Kita ketehui bahwa hukum/peraturan perundang-undangan yang berlaku, tidak boleh ditetapkan dan diterapkan secara sepihak oleh dan/atau hanya untuk kepentingan penguasa secara bertentangan dengan prinsip-prinsip demokrasi. Karena hukum memang tidak dimaksudkan untuk hanya menjamin kepentingan segelintir orang yang berkuasa, melainkan menjamin kepentingan akan rasa adil bagi semua orang tanpa kecuali. Artinya, negara hukum (rechtsstaat) yang dikembangkan bukanlah absolute rechtsstaat, melainkan democratische rechtsstaat atau negara hukum yang demokratis. Dengan perkataan lain, dalam setiap Negara Hukum yang bersifat nomokratis harus dijamin adanya demokrasi, sebagaimana di dalam setiap Negara Demokrasi harus dijamin penyelenggaraannya berdasar atas hukum.
Menurut Rawls sistem demokrasi pada prinsipnya pengakuan dan menjamin terbentuknya partisipasi politik semua warga, karena hak yang sama atas partisipasi politik sebagai sebuah prinsip terutama dimaksudkan untuk memberi sebuah peluang agar semua warga secara aktif ikut serta dalam proses pengambilan keputusan politik. Dengan demikian prinsip partisipasi politik yang sama menuntut pengakuan akan kekuasaan rakyat yang dituntut oleh konstitusi yang adil sebagai dasar legitimasi pengambilan keputusan politik, termasuk produk hukum di dalamnya. Artinya rakyat yang memegang peran sentral negara demokrasi yang pemerintahan berdasarkan hukum dasar yang dibuat oleh rakyat.

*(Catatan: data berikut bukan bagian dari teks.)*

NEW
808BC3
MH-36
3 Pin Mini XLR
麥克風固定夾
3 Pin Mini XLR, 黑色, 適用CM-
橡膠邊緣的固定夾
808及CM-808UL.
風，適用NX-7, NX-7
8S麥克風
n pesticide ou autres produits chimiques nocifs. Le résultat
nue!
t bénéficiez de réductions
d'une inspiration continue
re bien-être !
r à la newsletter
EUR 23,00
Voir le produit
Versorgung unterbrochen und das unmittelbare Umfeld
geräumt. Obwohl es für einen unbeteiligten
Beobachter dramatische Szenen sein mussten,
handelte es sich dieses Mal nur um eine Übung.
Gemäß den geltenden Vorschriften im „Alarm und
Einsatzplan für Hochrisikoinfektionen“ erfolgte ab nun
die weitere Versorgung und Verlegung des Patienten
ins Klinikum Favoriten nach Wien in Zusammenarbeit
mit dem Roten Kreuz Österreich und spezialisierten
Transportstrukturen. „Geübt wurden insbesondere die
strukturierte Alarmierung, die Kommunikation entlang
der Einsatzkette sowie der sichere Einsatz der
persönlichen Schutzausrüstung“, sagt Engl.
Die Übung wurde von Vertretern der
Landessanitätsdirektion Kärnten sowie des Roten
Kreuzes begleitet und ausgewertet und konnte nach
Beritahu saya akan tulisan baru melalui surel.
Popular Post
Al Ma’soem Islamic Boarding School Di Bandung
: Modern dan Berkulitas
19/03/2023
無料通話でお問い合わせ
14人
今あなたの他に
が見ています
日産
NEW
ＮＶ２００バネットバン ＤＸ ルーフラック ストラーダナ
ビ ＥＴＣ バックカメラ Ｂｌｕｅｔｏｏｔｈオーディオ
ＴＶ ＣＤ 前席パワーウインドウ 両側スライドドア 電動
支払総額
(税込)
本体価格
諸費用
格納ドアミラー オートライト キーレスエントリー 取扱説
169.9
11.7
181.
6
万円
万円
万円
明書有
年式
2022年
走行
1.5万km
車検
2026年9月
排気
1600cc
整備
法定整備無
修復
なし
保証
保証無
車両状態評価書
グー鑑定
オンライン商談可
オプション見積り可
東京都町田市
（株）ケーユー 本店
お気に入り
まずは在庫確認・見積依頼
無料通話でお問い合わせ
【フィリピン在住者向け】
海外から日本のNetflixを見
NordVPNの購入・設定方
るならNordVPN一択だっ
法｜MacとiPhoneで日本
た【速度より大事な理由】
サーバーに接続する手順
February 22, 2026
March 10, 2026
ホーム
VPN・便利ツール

Sehingga hukum dapat di jadikan sarana untuk mencapai tujuan yang diidealkan bersama. Cita-cita hukum itu sendiri, baik yang dilembagakan melalui gagasan negara demokrasi (democracy) maupun yang diwujudkan melalaui gagasan negara hukum (nomocrasy) dimaksudkan untuk meningkatkan kesejahteraan umum. Bahkan sebagaimana cita-cita nasional Indonesia yang dirumuskan dalam Pembukaan UUD 1945, tujuan bangsa Indonesia bernegara adalah dalam rangka melindungi segenap bangsa Indonesia dan seluruh tumpah darah Indonesia, memajukan kesejahteraan umum, mencerdaskan kehidupan bangsa, dan ikut melaksanakan ketertiban dunia berdasarkan kemerdekaan, perdamaian abadi dan keadilan sosial.